Как следует из официальных данных: «Уменьшение количества заключенных с 1 500 000 человек в 1941 г. до 700 000 в 1945 году произошло, прежде всего, вследствие увеличения текучести контингента: через лагеря и колонии ГУЛАГа в военное время прошло более 5 000 000 человек, из них около 1 000 000 освобождено досрочно и отправлено на фронт, а 2 000 000 умерло».

Социально-опасный контингент – осуждённые по политическим статьям не допускались к административным должностям для предотвращения опасности изменений политического строя. А для поддержания дисциплины использовались уголовники. Им доставались «блатные» рабочие места: бригадиров, кладовщиков, комендантов и т. д. Не наказывались, как правило, террористические методы «наведения порядка» блатными. Издевательства урок над политическими и представителями других контингентов вошли в правило. Это позволяло администрации ГУЛАГа уменьшить бремя забот о выполнении производственных заданий и поддержании внутреннего порядка.

Оглядываясь на опыт тридцатых – сороковых годов 20-го века, мы понимаем нынче, что термин «За правдой нужно идти к Дону Карлеоне» – скорее международный, чем сицилийский. Неофициальная «подпольная» власть, выращенная создателями и кураторами ГУЛАГа, власть сильная и, зачастую, более справедливая с точки зрения не официального закона, а со стороны осознаваемой справедливости жёстких тюремных будней. Она взращена на силе характера и стойкости находящихся между жизнью и смертью, на тонкой психологии, а порою и на поддержке высшими силами находящихся «на краю».

«Советская тоталитарная система не знала лагерей смерти, подобно Освенциму и аналогичным фашистским учреждениям. Исключение, может быть, составляет только Сухановская тюрьма НКВД, где, по непроверенным данным, имелся крематорий. Для советской системы, равно как и для кремлевской элиты, заключенные были прежде всего дешевой рабочей силой. Задачи поголовного их истребления не ставилось.
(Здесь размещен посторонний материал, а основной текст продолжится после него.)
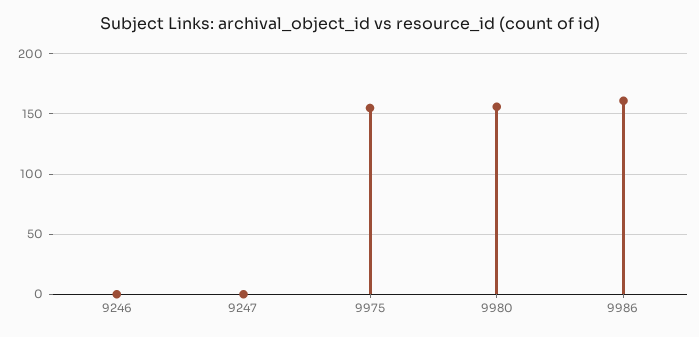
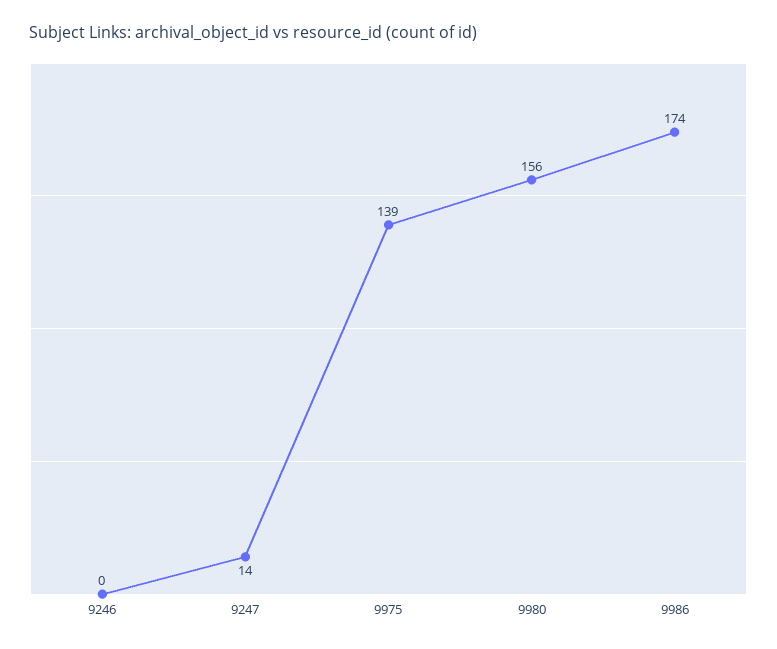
9247: 0 -> 14
9975: 155 -> 139
9986: 160 -> 174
До нас не дошло ни одной инструкции или приказа, нацеливавшего местное руководство на уничтожение заключенных. Напротив, гулаговские начальники, допустившие расточительное использование государственных людских ресурсов, к коим зеки, без сомнения, причислялись, – наказывались. Гибель тысяч несчастных до определенного предела рассматривалась «верхами» как неизбежная плата за дешевизну рабочей силы. Если же смертность заключенных становилась массовой, доходила до 1/5 или даже до 1/4 контингента – это в глазах высших инстанций виделось уже как небрежение государственными интересами»[35].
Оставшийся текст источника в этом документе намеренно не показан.